THE RECORDS

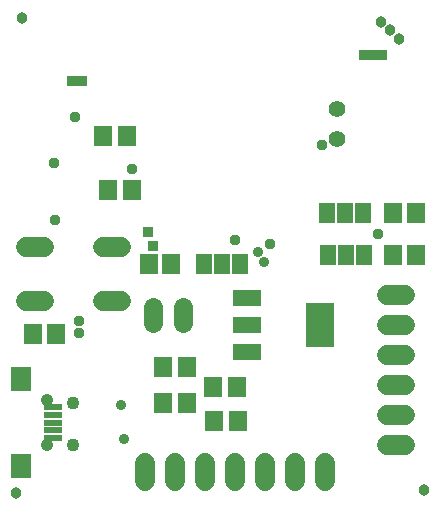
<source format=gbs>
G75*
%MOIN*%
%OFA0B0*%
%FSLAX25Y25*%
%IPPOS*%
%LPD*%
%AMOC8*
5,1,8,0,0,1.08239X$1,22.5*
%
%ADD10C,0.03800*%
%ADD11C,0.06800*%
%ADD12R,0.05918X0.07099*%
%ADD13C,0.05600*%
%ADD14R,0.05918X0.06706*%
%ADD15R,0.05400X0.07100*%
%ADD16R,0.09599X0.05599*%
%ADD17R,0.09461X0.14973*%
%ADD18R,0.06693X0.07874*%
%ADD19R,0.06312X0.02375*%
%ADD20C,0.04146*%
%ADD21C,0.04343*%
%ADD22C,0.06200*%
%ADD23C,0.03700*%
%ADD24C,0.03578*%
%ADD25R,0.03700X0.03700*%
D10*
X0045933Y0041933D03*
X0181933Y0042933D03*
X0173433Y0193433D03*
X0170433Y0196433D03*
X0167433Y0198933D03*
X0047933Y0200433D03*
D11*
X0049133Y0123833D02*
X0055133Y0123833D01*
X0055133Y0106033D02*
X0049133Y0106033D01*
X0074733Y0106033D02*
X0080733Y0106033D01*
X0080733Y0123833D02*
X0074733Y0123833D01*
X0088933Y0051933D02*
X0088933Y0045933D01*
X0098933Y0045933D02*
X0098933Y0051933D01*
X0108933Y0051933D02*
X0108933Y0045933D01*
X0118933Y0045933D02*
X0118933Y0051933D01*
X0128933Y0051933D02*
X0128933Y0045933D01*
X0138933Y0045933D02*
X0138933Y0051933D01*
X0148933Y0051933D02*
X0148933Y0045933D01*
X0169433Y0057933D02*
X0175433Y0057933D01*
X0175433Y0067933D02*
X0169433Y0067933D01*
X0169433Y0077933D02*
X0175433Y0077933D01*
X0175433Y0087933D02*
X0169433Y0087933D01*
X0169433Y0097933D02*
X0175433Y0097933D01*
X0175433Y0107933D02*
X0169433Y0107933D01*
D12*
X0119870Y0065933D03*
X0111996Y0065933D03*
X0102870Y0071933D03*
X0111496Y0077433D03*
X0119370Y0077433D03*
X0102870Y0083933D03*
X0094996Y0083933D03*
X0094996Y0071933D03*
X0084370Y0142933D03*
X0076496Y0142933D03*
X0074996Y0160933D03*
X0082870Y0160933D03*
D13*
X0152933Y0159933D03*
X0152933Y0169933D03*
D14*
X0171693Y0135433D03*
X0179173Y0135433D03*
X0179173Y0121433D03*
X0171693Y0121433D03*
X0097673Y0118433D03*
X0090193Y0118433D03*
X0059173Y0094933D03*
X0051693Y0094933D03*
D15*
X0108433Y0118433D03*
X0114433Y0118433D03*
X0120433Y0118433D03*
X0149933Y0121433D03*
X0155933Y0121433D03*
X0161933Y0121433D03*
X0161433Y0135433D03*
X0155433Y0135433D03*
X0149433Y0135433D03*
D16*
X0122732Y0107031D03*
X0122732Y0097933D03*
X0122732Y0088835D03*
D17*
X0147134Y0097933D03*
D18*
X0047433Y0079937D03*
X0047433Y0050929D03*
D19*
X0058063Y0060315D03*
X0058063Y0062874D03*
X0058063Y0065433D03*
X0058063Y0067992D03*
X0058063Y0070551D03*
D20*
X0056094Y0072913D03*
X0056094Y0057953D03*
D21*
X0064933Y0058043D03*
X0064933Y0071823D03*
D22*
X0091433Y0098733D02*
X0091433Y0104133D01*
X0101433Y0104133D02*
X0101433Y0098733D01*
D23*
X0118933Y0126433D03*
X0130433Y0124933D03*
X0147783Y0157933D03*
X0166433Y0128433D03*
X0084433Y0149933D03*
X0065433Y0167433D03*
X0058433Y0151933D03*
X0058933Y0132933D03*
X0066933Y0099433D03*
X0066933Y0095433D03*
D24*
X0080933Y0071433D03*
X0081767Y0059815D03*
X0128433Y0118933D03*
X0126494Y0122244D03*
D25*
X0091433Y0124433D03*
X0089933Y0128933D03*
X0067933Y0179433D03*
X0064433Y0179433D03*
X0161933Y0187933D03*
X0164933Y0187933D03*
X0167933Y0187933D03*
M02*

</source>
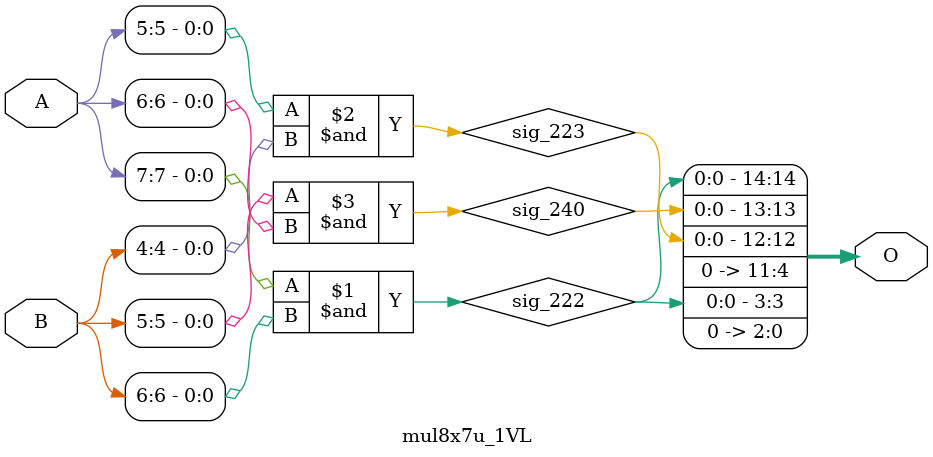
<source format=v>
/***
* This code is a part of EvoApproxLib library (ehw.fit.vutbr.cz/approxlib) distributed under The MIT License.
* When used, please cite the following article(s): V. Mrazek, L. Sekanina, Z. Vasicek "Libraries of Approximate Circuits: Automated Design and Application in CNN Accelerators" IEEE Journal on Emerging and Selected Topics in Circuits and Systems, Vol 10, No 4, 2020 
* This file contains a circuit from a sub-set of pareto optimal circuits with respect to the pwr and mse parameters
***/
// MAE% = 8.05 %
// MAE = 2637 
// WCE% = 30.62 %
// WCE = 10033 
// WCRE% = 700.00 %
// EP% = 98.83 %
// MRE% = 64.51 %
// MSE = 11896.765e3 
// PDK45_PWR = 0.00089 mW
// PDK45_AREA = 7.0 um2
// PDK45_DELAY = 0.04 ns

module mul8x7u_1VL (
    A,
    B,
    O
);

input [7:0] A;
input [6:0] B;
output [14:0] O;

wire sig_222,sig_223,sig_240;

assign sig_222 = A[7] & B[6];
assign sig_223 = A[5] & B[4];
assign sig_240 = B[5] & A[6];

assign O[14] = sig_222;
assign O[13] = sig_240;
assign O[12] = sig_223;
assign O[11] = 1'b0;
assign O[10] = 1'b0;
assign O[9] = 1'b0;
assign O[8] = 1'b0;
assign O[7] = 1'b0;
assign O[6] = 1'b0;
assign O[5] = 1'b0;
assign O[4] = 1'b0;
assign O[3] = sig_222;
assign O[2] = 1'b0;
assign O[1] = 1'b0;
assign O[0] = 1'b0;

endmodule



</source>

TASK
For each entry above, write it out again exactly but leave out any picture.

SOLUTION
<source format=gbs>
G75*
%MOIN*%
%OFA0B0*%
%FSLAX25Y25*%
%IPPOS*%
%LPD*%
%AMOC8*
5,1,8,0,0,1.08239X$1,22.5*
%
%ADD10C,0.03800*%
%ADD11C,0.06800*%
%ADD12R,0.05918X0.07099*%
%ADD13C,0.05600*%
%ADD14R,0.05918X0.06706*%
%ADD15R,0.05400X0.07100*%
%ADD16R,0.09599X0.05599*%
%ADD17R,0.09461X0.14973*%
%ADD18R,0.06693X0.07874*%
%ADD19R,0.06312X0.02375*%
%ADD20C,0.04146*%
%ADD21C,0.04343*%
%ADD22C,0.06200*%
%ADD23C,0.03700*%
%ADD24C,0.03578*%
%ADD25R,0.03700X0.03700*%
D10*
X0045933Y0041933D03*
X0181933Y0042933D03*
X0173433Y0193433D03*
X0170433Y0196433D03*
X0167433Y0198933D03*
X0047933Y0200433D03*
D11*
X0049133Y0123833D02*
X0055133Y0123833D01*
X0055133Y0106033D02*
X0049133Y0106033D01*
X0074733Y0106033D02*
X0080733Y0106033D01*
X0080733Y0123833D02*
X0074733Y0123833D01*
X0088933Y0051933D02*
X0088933Y0045933D01*
X0098933Y0045933D02*
X0098933Y0051933D01*
X0108933Y0051933D02*
X0108933Y0045933D01*
X0118933Y0045933D02*
X0118933Y0051933D01*
X0128933Y0051933D02*
X0128933Y0045933D01*
X0138933Y0045933D02*
X0138933Y0051933D01*
X0148933Y0051933D02*
X0148933Y0045933D01*
X0169433Y0057933D02*
X0175433Y0057933D01*
X0175433Y0067933D02*
X0169433Y0067933D01*
X0169433Y0077933D02*
X0175433Y0077933D01*
X0175433Y0087933D02*
X0169433Y0087933D01*
X0169433Y0097933D02*
X0175433Y0097933D01*
X0175433Y0107933D02*
X0169433Y0107933D01*
D12*
X0119870Y0065933D03*
X0111996Y0065933D03*
X0102870Y0071933D03*
X0111496Y0077433D03*
X0119370Y0077433D03*
X0102870Y0083933D03*
X0094996Y0083933D03*
X0094996Y0071933D03*
X0084370Y0142933D03*
X0076496Y0142933D03*
X0074996Y0160933D03*
X0082870Y0160933D03*
D13*
X0152933Y0159933D03*
X0152933Y0169933D03*
D14*
X0171693Y0135433D03*
X0179173Y0135433D03*
X0179173Y0121433D03*
X0171693Y0121433D03*
X0097673Y0118433D03*
X0090193Y0118433D03*
X0059173Y0094933D03*
X0051693Y0094933D03*
D15*
X0108433Y0118433D03*
X0114433Y0118433D03*
X0120433Y0118433D03*
X0149933Y0121433D03*
X0155933Y0121433D03*
X0161933Y0121433D03*
X0161433Y0135433D03*
X0155433Y0135433D03*
X0149433Y0135433D03*
D16*
X0122732Y0107031D03*
X0122732Y0097933D03*
X0122732Y0088835D03*
D17*
X0147134Y0097933D03*
D18*
X0047433Y0079937D03*
X0047433Y0050929D03*
D19*
X0058063Y0060315D03*
X0058063Y0062874D03*
X0058063Y0065433D03*
X0058063Y0067992D03*
X0058063Y0070551D03*
D20*
X0056094Y0072913D03*
X0056094Y0057953D03*
D21*
X0064933Y0058043D03*
X0064933Y0071823D03*
D22*
X0091433Y0098733D02*
X0091433Y0104133D01*
X0101433Y0104133D02*
X0101433Y0098733D01*
D23*
X0118933Y0126433D03*
X0130433Y0124933D03*
X0147783Y0157933D03*
X0166433Y0128433D03*
X0084433Y0149933D03*
X0065433Y0167433D03*
X0058433Y0151933D03*
X0058933Y0132933D03*
X0066933Y0099433D03*
X0066933Y0095433D03*
D24*
X0080933Y0071433D03*
X0081767Y0059815D03*
X0128433Y0118933D03*
X0126494Y0122244D03*
D25*
X0091433Y0124433D03*
X0089933Y0128933D03*
X0067933Y0179433D03*
X0064433Y0179433D03*
X0161933Y0187933D03*
X0164933Y0187933D03*
X0167933Y0187933D03*
M02*

</source>
<source format=v>
/***
* This code is a part of EvoApproxLib library (ehw.fit.vutbr.cz/approxlib) distributed under The MIT License.
* When used, please cite the following article(s): V. Mrazek, L. Sekanina, Z. Vasicek "Libraries of Approximate Circuits: Automated Design and Application in CNN Accelerators" IEEE Journal on Emerging and Selected Topics in Circuits and Systems, Vol 10, No 4, 2020 
* This file contains a circuit from a sub-set of pareto optimal circuits with respect to the pwr and mse parameters
***/
// MAE% = 8.05 %
// MAE = 2637 
// WCE% = 30.62 %
// WCE = 10033 
// WCRE% = 700.00 %
// EP% = 98.83 %
// MRE% = 64.51 %
// MSE = 11896.765e3 
// PDK45_PWR = 0.00089 mW
// PDK45_AREA = 7.0 um2
// PDK45_DELAY = 0.04 ns

module mul8x7u_1VL (
    A,
    B,
    O
);

input [7:0] A;
input [6:0] B;
output [14:0] O;

wire sig_222,sig_223,sig_240;

assign sig_222 = A[7] & B[6];
assign sig_223 = A[5] & B[4];
assign sig_240 = B[5] & A[6];

assign O[14] = sig_222;
assign O[13] = sig_240;
assign O[12] = sig_223;
assign O[11] = 1'b0;
assign O[10] = 1'b0;
assign O[9] = 1'b0;
assign O[8] = 1'b0;
assign O[7] = 1'b0;
assign O[6] = 1'b0;
assign O[5] = 1'b0;
assign O[4] = 1'b0;
assign O[3] = sig_222;
assign O[2] = 1'b0;
assign O[1] = 1'b0;
assign O[0] = 1'b0;

endmodule



</source>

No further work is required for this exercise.